Copy the rows from their first line through the line containing "- --> beta test 1 week", including both ends, and leave the pictures out of your copy.

_____

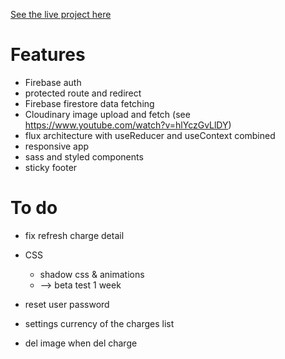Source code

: [See the live project here](https://fair-refund.netlify.com)

# Features

- Firebase auth
- protected route and redirect
- Firebase firestore data fetching
- Cloudinary image upload and fetch (see https://www.youtube.com/watch?v=hlYczGvLlDY)
- flux architecture with useReducer and useContext combined
- responsive app
- sass and styled components
- sticky footer

# To do

- fix refresh charge detail

- CSS

  - shadow css & animations
  - --> beta test 1 week

- reset user password

- settings currency of the charges list

- del image when del charge
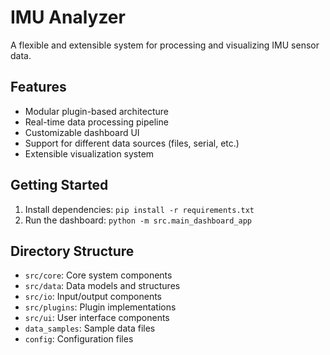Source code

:# IMU Analyzer

A flexible and extensible system for processing and visualizing IMU sensor data.

## Features

- Modular plugin-based architecture
- Real-time data processing pipeline
- Customizable dashboard UI
- Support for different data sources (files, serial, etc.)
- Extensible visualization system

## Getting Started

1. Install dependencies: `pip install -r requirements.txt`
2. Run the dashboard: `python -m src.main_dashboard_app`

## Directory Structure

- `src/core`: Core system components
- `src/data`: Data models and structures
- `src/io`: Input/output components
- `src/plugins`: Plugin implementations
- `src/ui`: User interface components
- `data_samples`: Sample data files
- `config`: Configuration files
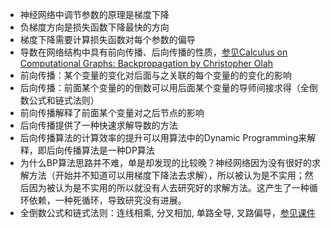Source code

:* 神经网络中调节参数的原理是梯度下降
 * 负梯度方向是损失函数下降最快的方向
* 梯度下降需要计算损失函数对每个参数的偏导
* 导数在网络结构中具有前向传播、后向传播的性质，[参见Calculus on Computational Graphs: Backpropagation by Christopher Olah](http://colah.github.io/posts/2015-08-Backprop/)
 * 前向传播：某个变量的变化对后面与之关联的每个变量的的变化的影响
 * 后向传播：前面某个变量的的倒数可以用后面某个变量的导师间接求得（全倒数公式和链式法则）
 * 前向传播解释了前面某个变量对之后节点的影响
 * 后向传播提供了一种快速求解导数的方法
 * 后向传播算法的计算效率的提升可以用算法中的Dynamic Programming来解释，即后向传播算法是一种DP算法
 * 为什么BP算法思路并不难，单是却发现的比较晚？神经网络因为没有很好的求解方法（开始并不知道可以用梯度下降法去求解），所以被认为是不实用；然后因为被认为是不实用的所以就没有人去研究好的求解方法。这产生了一种循环依赖，一种死循环，导致研究没有进展。
* 全倒数公式和链式法则：连线相乘, 分叉相加, 单路全导, 叉路偏导，[参见课件](http://wenku.baidu.com/link?url=FNI0M1MZnXS4_z3DieE4wXrmWEUVA8th2HvkalN98JvXq7quG3KQrnipNQlxC6syTIrWsjnLOR7YvjU5J05uHWzMG11K92D21eQo68QhA0W)



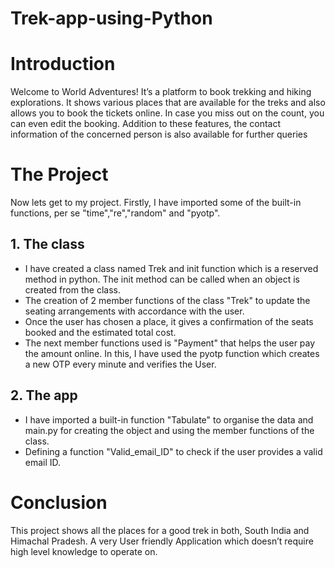 # Trek-app-using-Python

# Introduction
Welcome to World Adventures!
It’s a platform to book trekking and hiking explorations. 
It shows various places that are available for the treks and also allows you to book the tickets online. In case you miss out on the count, you can even edit the booking. 
Addition to these features, the contact information of the concerned person is also available for further queries

# The Project
Now lets get to my project.
Firstly, I have imported some of the built-in functions, per se "time","re","random" and "pyotp".

## 1. The class
* I have created a class named Trek and init function which is a reserved method in python. The init method can be called when an object is created from the class.
* The creation of 2 member functions of the class "Trek" to update the seating arrangements with accordance with the user.
* Once the user has chosen a place, it gives a confirmation of the seats booked and the estimated total cost.
* The next member functions used is "Payment" that helps the user pay the amount online. In this, I have used the pyotp function which creates a new OTP every minute and verifies the User.
## 2. The app
* I have imported a built-in function "Tabulate" to organise the data and main.py for creating the object and using the member functions of the class.
* Defining a function "Valid_email_ID" to check if the user provides a valid email ID.
         
# Conclusion
This project shows all the places for a good trek in both, South India and Himachal Pradesh.  A very User friendly Application which doesn’t require high level knowledge to operate on.
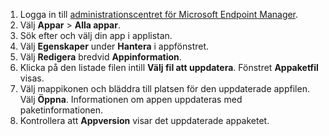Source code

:
1. Logga in till [administrationscentret för Microsoft Endpoint Manager](https://go.microsoft.com/fwlink/?linkid=2109431).
2. Välj **Appar** > **Alla appar**.
3. Sök efter och välj din app i applistan.  
4. Välj **Egenskaper** under **Hantera** i appfönstret.
5. Välj **Redigera** bredvid **Appinformation**.  
6. Klicka på den listade filen intill **Välj fil att uppdatera**. Fönstret **Appaketfil** visas.
7. Välj mappikonen och bläddra till platsen för den uppdaterade appfilen. Välj **Öppna**. Informationen om appen uppdateras med paketinformationen.  
8. Kontrollera att **Appversion** visar det uppdaterade appaketet.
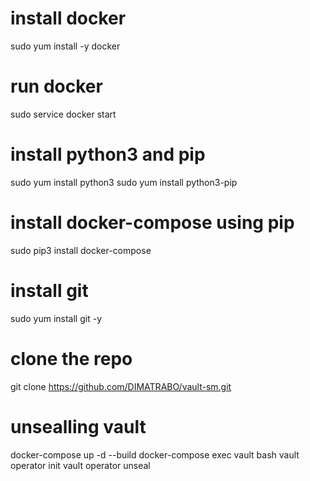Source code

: # install docker
sudo yum install -y docker
# run docker
sudo service docker start

# install python3 and pip
sudo yum install python3
sudo yum install python3-pip

# install docker-compose using pip
sudo pip3 install docker-compose

# install git
sudo yum install git -y
# clone the repo
git clone https://github.com/DIMATRABO/vault-sm.git

# unsealling vault
docker-compose up -d --build
docker-compose exec vault bash
vault operator init
vault operator unseal <key>
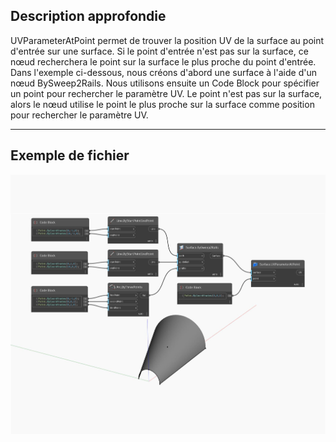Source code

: ## Description approfondie
UVParameterAtPoint permet de trouver la position UV de la surface au point d'entrée sur une surface. Si le point d'entrée n'est pas sur la surface, ce nœud recherchera le point sur la surface le plus proche du point d'entrée. Dans l'exemple ci-dessous, nous créons d'abord une surface à l'aide d'un nœud BySweep2Rails. Nous utilisons ensuite un Code Block pour spécifier un point pour rechercher le paramètre UV. Le point n'est pas sur la surface, alors le nœud utilise le point le plus proche sur la surface comme position pour rechercher le paramètre UV.
___
## Exemple de fichier

![UVParameterAtPoint](./Autodesk.DesignScript.Geometry.Surface.UVParameterAtPoint_img.jpg)

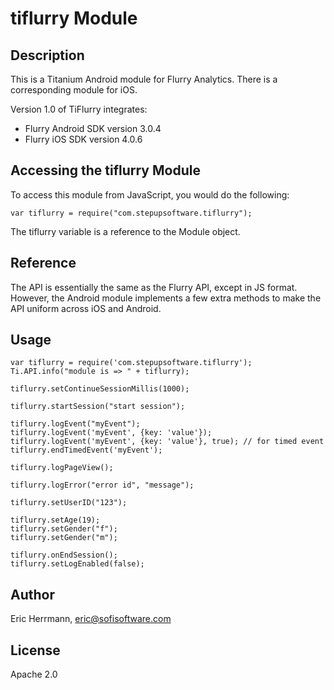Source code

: # tiflurry Module

## Description

This is a Titanium Android module for Flurry Analytics. There is a corresponding module for iOS.

Version 1.0 of TiFlurry integrates:
- Flurry Android SDK version 3.0.4
- Flurry iOS SDK version 4.0.6

## Accessing the tiflurry Module

To access this module from JavaScript, you would do the following:

	var tiflurry = require("com.stepupsoftware.tiflurry");

The tiflurry variable is a reference to the Module object.	

## Reference

The API is essentially the same as the Flurry API, except in JS format.
However, the Android module implements a few extra methods to make the API
uniform across iOS and Android.

## Usage

	var tiflurry = require('com.stepupsoftware.tiflurry');
	Ti.API.info("module is => " + tiflurry);

	tiflurry.setContinueSessionMillis(1000);

	tiflurry.startSession("start session");

	tiflurry.logEvent("myEvent");
    tiflurry.logEvent('myEvent', {key: 'value'});
    tiflurry.logEvent('myEvent', {key: 'value'}, true); // for timed event
	tiflurry.endTimedEvent('myEvent');
	
	tiflurry.logPageView();

	tiflurry.logError("error id", "message");

	tiflurry.setUserID("123");

	tiflurry.setAge(19);
	tiflurry.setGender("f");
	tiflurry.setGender("m");

	tiflurry.onEndSession();
	tiflurry.setLogEnabled(false);

## Author

Eric Herrmann, eric@sofisoftware.com

## License

Apache 2.0
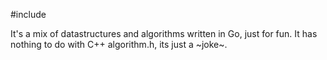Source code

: #include <algorithm>

It's a mix of datastructures and algorithms written in Go, just for fun. It has nothing to do with C++ algorithm.h, its just a ~joke~.

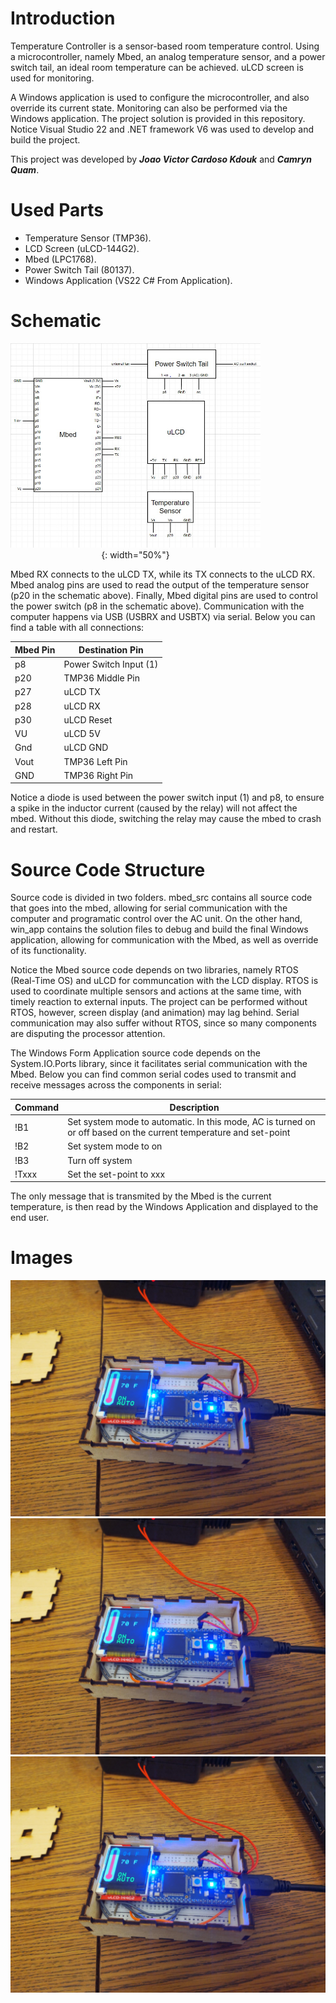 # Introduction
Temperature Controller is a sensor-based room temperature control. Using a microcontroller, namely Mbed, an analog temperature sensor, and a power switch tail, an ideal room temperature can be achieved. uLCD screen is used for monitoring.

A Windows application is used to configure the microcontroller, and also override its current state. Monitoring can also be performed via the Windows application. The project solution is provided in this repository. Notice Visual Studio 22 and .NET framework V6 was used to develop and build the project.

This project was developed by ***Joao Victor Cardoso Kdouk*** and ***Camryn Quam***.

# Used Parts
- Temperature Sensor (TMP36).
- LCD Screen (uLCD-144G2).
- Mbed (LPC1768).
- Power Switch Tail (80137).
- Windows Application (VS22 C# From Application).

# Schematic

<div style="width: 400px" align="center">

  ![Schematic](assets/schematic.jpeg?raw=true "Pin Schematic"){: width="50%"}
 
</div>

Mbed RX connects to the uLCD TX, while its TX connects to the uLCD RX. Mbed analog pins are used to read the output of the temperature sensor (p20 in the schematic above). Finally, Mbed digital pins are used to control the power switch (p8 in the schematic above). Communication with the computer happens via USB (USBRX and USBTX) via serial. Below you can find a table with all connections:

<div align="center">

| Mbed Pin | Destination Pin |
| --- | ----------- |
| p8 | Power Switch Input (1) |
| p20 | TMP36 Middle Pin |
| p27 | uLCD TX |
| p28 | uLCD RX |
| p30 | uLCD Reset |
| VU | uLCD 5V |
| Gnd | uLCD GND |
| Vout | TMP36 Left Pin |
| GND | TMP36 Right Pin |

</div>

Notice a diode is used between the power switch input (1) and p8, to ensure a spike in the inductor current (caused by the relay) will not affect the mbed. Without this diode, switching the relay may cause the mbed to crash and restart.

# Source Code Structure

Source code is divided in two folders. mbed_src contains all source code that goes into the mbed, allowing for serial communication with the computer and programatic control over the AC unit. On the other hand, win_app contains the solution files to debug and build the final Windows application, allowing for communication with the Mbed, as well as override of its functionality.

Notice the Mbed source code depends on two libraries, namely RTOS (Real-Time OS) and uLCD for communcation with the LCD display. RTOS is used to coordinate multiple sensors and actions at the same time, with timely reaction to external inputs. The project can be performed without RTOS, however, screen display (and animation) may lag behind. Serial communication may also suffer without RTOS, since so many components are disputing the processor attention.

The Windows Form Application source code depends on the System.IO.Ports library, since it facilitates serial communication with the Mbed. Below you can find common serial codes used to transmit and receive messages across the components in serial:

<div align="center">

| Command | Description |
| --- | ----------- |
| !B1 | Set system mode to automatic. In this mode, AC is turned on or off based on the current temperature and set-point |
| !B2 | Set system mode to on |
| !B3 | Turn off system |
| !Txxx | Set the set-point to xxx |

</div>

The only message that is transmited by the Mbed is the current temperature, is then read by the Windows Application and displayed to the end user.

# Images

![Embedded Device Open](assets/open.jpeg?raw=true "Embedded Device Open")
![Embedded Device Closed](assets/open.jpeg?raw=true "Embedded Device Open")
![Windows Application](assets/open.jpeg?raw=true "Windows Application")
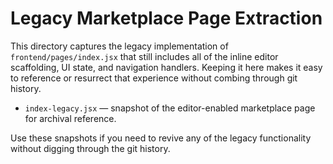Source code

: # Legacy Marketplace Page Extraction

This directory captures the legacy implementation of `frontend/pages/index.jsx` that still includes
all of the inline editor scaffolding, UI state, and navigation handlers. Keeping it here makes it
easy to reference or resurrect that experience without combing through git history.

- `index-legacy.jsx` — snapshot of the editor-enabled marketplace page for archival reference.

Use these snapshots if you need to revive any of the legacy functionality without digging through
the git history.
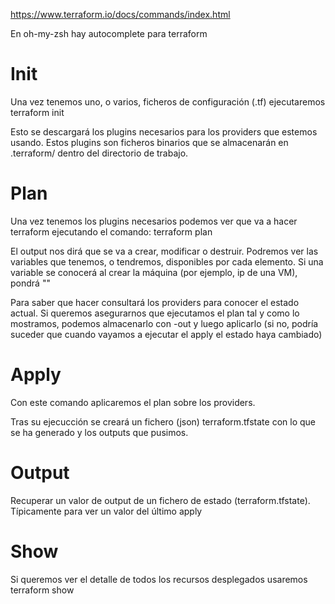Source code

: https://www.terraform.io/docs/commands/index.html

En oh-my-zsh hay autocomplete para terraform


# Init
Una vez tenemos uno, o varios, ficheros de configuración (.tf) ejecutaremos
terraform init

Esto se descargará los plugins necesarios para los providers que estemos usando. Estos plugins son ficheros binarios que se almacenarán en .terraform/ dentro del directorio de trabajo.



# Plan
Una vez tenemos los plugins necesarios podemos ver que va a hacer terraform ejecutando el comando:
terraform plan

El output nos dirá que se va a crear, modificar o destruir.
Podremos ver las variables que tenemos, o tendremos, disponibles por cada elemento.
Si una variable se conocerá al crear la máquina (por ejemplo, ip de una VM), pondrá "<computed>"

Para saber que hacer consultará los providers para conocer el estado actual.
Si queremos asegurarnos que ejecutamos el plan tal y como lo mostramos, podemos almacenarlo con -out y luego aplicarlo (si no, podría suceder que cuando vayamos a ejecutar el apply el estado haya cambiado)



# Apply
Con este comando aplicaremos el plan sobre los providers.

Tras su ejecucción se creará un fichero (json) terraform.tfstate con lo que se ha generado y los outputs que pusimos.




# Output
Recuperar un valor de output de un fichero de estado (terraform.tfstate).
Típicamente para ver un valor del último apply



# Show
Si queremos ver el detalle de todos los recursos desplegados usaremos
terraform show

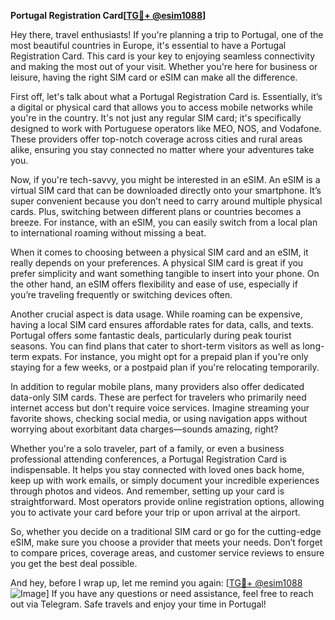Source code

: **Portugal Registration Card[[TG💪+ @esim1088](https://t.me/s/esim1088)]**

Hey there, travel enthusiasts! If you're planning a trip to Portugal, one of the most beautiful countries in Europe, it's essential to have a Portugal Registration Card. This card is your key to enjoying seamless connectivity and making the most out of your visit. Whether you're here for business or leisure, having the right SIM card or eSIM can make all the difference.

First off, let's talk about what a Portugal Registration Card is. Essentially, it’s a digital or physical card that allows you to access mobile networks while you're in the country. It's not just any regular SIM card; it's specifically designed to work with Portuguese operators like MEO, NOS, and Vodafone. These providers offer top-notch coverage across cities and rural areas alike, ensuring you stay connected no matter where your adventures take you.

Now, if you're tech-savvy, you might be interested in an eSIM. An eSIM is a virtual SIM card that can be downloaded directly onto your smartphone. It’s super convenient because you don’t need to carry around multiple physical cards. Plus, switching between different plans or countries becomes a breeze. For instance, with an eSIM, you can easily switch from a local plan to international roaming without missing a beat. 

When it comes to choosing between a physical SIM card and an eSIM, it really depends on your preferences. A physical SIM card is great if you prefer simplicity and want something tangible to insert into your phone. On the other hand, an eSIM offers flexibility and ease of use, especially if you’re traveling frequently or switching devices often.

Another crucial aspect is data usage. While roaming can be expensive, having a local SIM card ensures affordable rates for data, calls, and texts. Portugal offers some fantastic deals, particularly during peak tourist seasons. You can find plans that cater to short-term visitors as well as long-term expats. For instance, you might opt for a prepaid plan if you're only staying for a few weeks, or a postpaid plan if you're relocating temporarily.

In addition to regular mobile plans, many providers also offer dedicated data-only SIM cards. These are perfect for travelers who primarily need internet access but don't require voice services. Imagine streaming your favorite shows, checking social media, or using navigation apps without worrying about exorbitant data charges—sounds amazing, right?

Whether you're a solo traveler, part of a family, or even a business professional attending conferences, a Portugal Registration Card is indispensable. It helps you stay connected with loved ones back home, keep up with work emails, or simply document your incredible experiences through photos and videos. And remember, setting up your card is straightforward. Most operators provide online registration options, allowing you to activate your card before your trip or upon arrival at the airport.

So, whether you decide on a traditional SIM card or go for the cutting-edge eSIM, make sure you choose a provider that meets your needs. Don’t forget to compare prices, coverage areas, and customer service reviews to ensure you get the best deal possible.

And hey, before I wrap up, let me remind you again: [[TG💪+ @esim1088](https://t.me/s/esim1088) ![Image](https://i.postimg.cc/Y0z9fWf4/image.png)] If you have any questions or need assistance, feel free to reach out via Telegram. Safe travels and enjoy your time in Portugal!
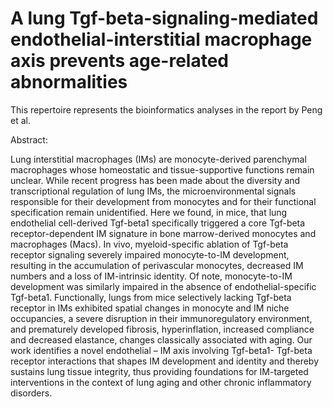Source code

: # A lung Tgf-beta-signaling-mediated endothelial-interstitial macrophage axis prevents age-related abnormalities

This repertoire represents the bioinformatics analyses in the report by Peng et al.

Abstract: 

Lung interstitial macrophages (IMs) are monocyte-derived parenchymal macrophages whose homeostatic and tissue-supportive functions remain unclear. While recent progress has been made about the diversity and transcriptional regulation of lung IMs, the microenvironmental signals responsible for their development from monocytes and for their functional specification remain unidentified. Here we found, in mice, that lung endothelial cell-derived Tgf-beta1 specifically triggered a core Tgf-beta receptor-dependent IM signature in bone marrow-derived monocytes and macrophages (Macs). In vivo, myeloid-specific ablation of Tgf-beta receptor signaling severely impaired monocyte-to-IM development, resulting in the accumulation of perivascular monocytes, decreased IM numbers and a loss of IM-intrinsic identity. Of note, monocyte-to-IM development was similarly impaired in the absence of endothelial-specific Tgf-beta1. Functionally, lungs from mice selectively lacking Tgf-beta receptor in IMs exhibited spatial changes in monocyte and IM niche occupancies, a severe disruption in their immunoregulatory environment, and prematurely developed fibrosis, hyperinflation, increased compliance and decreased elastance, changes classically associated with aging. Our work identifies a novel endothelial – IM axis involving Tgf-beta1- Tgf-beta receptor interactions that shapes IM development and identity and thereby sustains lung tissue integrity, thus providing foundations for IM-targeted interventions in the context of lung aging and other chronic inflammatory disorders.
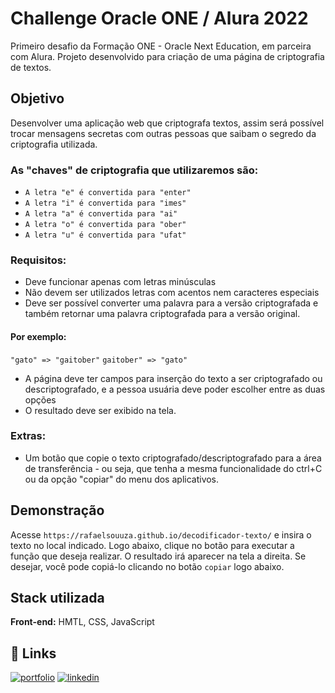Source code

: # Challenge Oracle ONE / Alura 2022
Primeiro desafio da Formação ONE - Oracle Next Education, em parceira com Alura. Projeto desenvolvido para criação de uma página de criptografia de textos.

## Objetivo
Desenvolver uma aplicação web que criptografa textos, assim será possível trocar mensagens secretas com outras pessoas que saibam o segredo da criptografia utilizada.

### As "chaves" de criptografia que utilizaremos são:

- `A letra "e" é convertida para "enter"`
- `A letra "i" é convertida para "imes"`
- `A letra "a" é convertida para "ai"`
- `A letra "o" é convertida para "ober"`
- `A letra "u" é convertida para "ufat"`

### Requisitos:
- Deve funcionar apenas com letras minúsculas
- Não devem ser utilizados letras com acentos nem caracteres especiais
- Deve ser possível converter uma palavra para a versão criptografada e também retornar uma palavra criptografada para a versão original.

#### Por exemplo: 
`"gato" => "gaitober"` `gaitober" => "gato"`

- A página deve ter campos para inserção do texto a ser criptografado ou descriptografado, e a pessoa usuária deve poder escolher entre as duas opções
- O resultado deve ser exibido na tela.

### Extras:
- Um botão que copie o texto criptografado/descriptografado para a área de transferência - ou seja, que tenha a mesma funcionalidade do ctrl+C ou da opção "copiar" do menu dos aplicativos.

## Demonstração

Acesse `https://rafaelsouuza.github.io/decodificador-texto/` e insira o texto no local indicado. Logo abaixo, clique no botão para executar a função que deseja realizar. O resultado irá aparecer na tela a direita. Se desejar, você pode copiá-lo clicando no botão `copiar` logo abaixo. 

## Stack utilizada

**Front-end:** HMTL, CSS, JavaScript



## 🔗 Links
[![portfolio](https://img.shields.io/badge/my_portfolio-000?style=for-the-badge&logo=ko-fi&logoColor=white)](https://github.com/rafaelsouuza)
[![linkedin](https://img.shields.io/badge/linkedin-0A66C2?style=for-the-badge&logo=linkedin&logoColor=white)](https://www.linkedin.com/in/rafaelsouuza/)


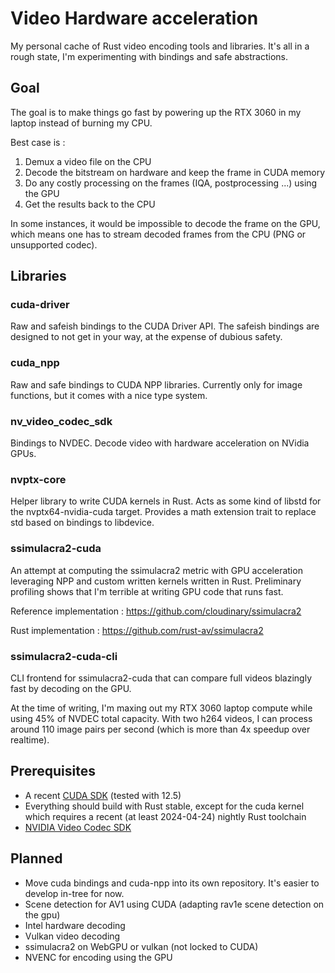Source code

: # Video Hardware acceleration

My personal cache of Rust video encoding tools and libraries. It's all in a rough state, I'm experimenting with bindings
and safe abstractions.

## Goal

The goal is to make things go fast by powering up the RTX 3060 in my laptop instead of burning my CPU.

Best case is :

1. Demux a video file on the CPU
2. Decode the bitstream on hardware and keep the frame in CUDA memory
3. Do any costly processing on the frames (IQA, postprocessing ...) using the GPU
4. Get the results back to the CPU

In some instances, it would be impossible to decode the frame on the GPU, which means one has to stream decoded frames
from the CPU (PNG or unsupported codec).

## Libraries

### cuda-driver

Raw and safeish bindings to the CUDA Driver API. The safeish bindings are designed to not get in your way, at the
expense of dubious safety.

### cuda_npp

Raw and safe bindings to CUDA NPP libraries. Currently only for image functions, but it comes with a nice type system.

### nv_video_codec_sdk

Bindings to NVDEC. Decode video with hardware acceleration on NVidia GPUs.

### nvptx-core

Helper library to write CUDA kernels in Rust. Acts as some kind of libstd for the nvptx64-nvidia-cuda target. Provides a
math extension trait to replace std based on bindings to libdevice.

### ssimulacra2-cuda

An attempt at computing the ssimulacra2 metric with GPU acceleration leveraging NPP and custom written kernels written
in Rust.
Preliminary profiling shows that I'm terrible at writing GPU code that runs fast.

Reference implementation : https://github.com/cloudinary/ssimulacra2

Rust implementation : https://github.com/rust-av/ssimulacra2

### ssimulacra2-cuda-cli

CLI frontend for ssimulacra2-cuda that can compare full videos blazingly fast by decoding on the GPU.

At the time of writing, I'm maxing out my RTX 3060 laptop compute while using 45% of NVDEC total capacity.
With two h264 videos, I can process around 110 image pairs per second (which is more than 4x speedup over realtime).

## Prerequisites

- A recent [CUDA SDK](https://developer.nvidia.com/cuda-toolkit) (tested with 12.5)
- Everything should build with Rust stable, except for the cuda kernel which requires a recent (at least 2024-04-24)
  nightly Rust toolchain
- [NVIDIA Video Codec SDK](https://developer.nvidia.com/nvidia-video-codec-sdk/download)

## Planned

- Move cuda bindings and cuda-npp into its own repository. It's easier to develop in-tree for now.
- Scene detection for AV1 using CUDA (adapting rav1e scene detection on the gpu)
- Intel hardware decoding
- Vulkan video decoding
- ssimulacra2 on WebGPU or vulkan (not locked to CUDA)
- NVENC for encoding using the GPU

_____

__OUTPUT OF THE TASK__:
Source code

: [See the live project here](https://fair-refund.netlify.com)

# Features

- Firebase auth
- protected route and redirect
- Firebase firestore data fetching
- Cloudinary image upload and fetch (see https://www.youtube.com/watch?v=hlYczGvLlDY)
- flux architecture with useReducer and useContext combined
- responsive app
- sass and styled components
- sticky footer

# To do

- fix refresh charge detail

- CSS

  - shadow css & animations
  - --> beta test 1 week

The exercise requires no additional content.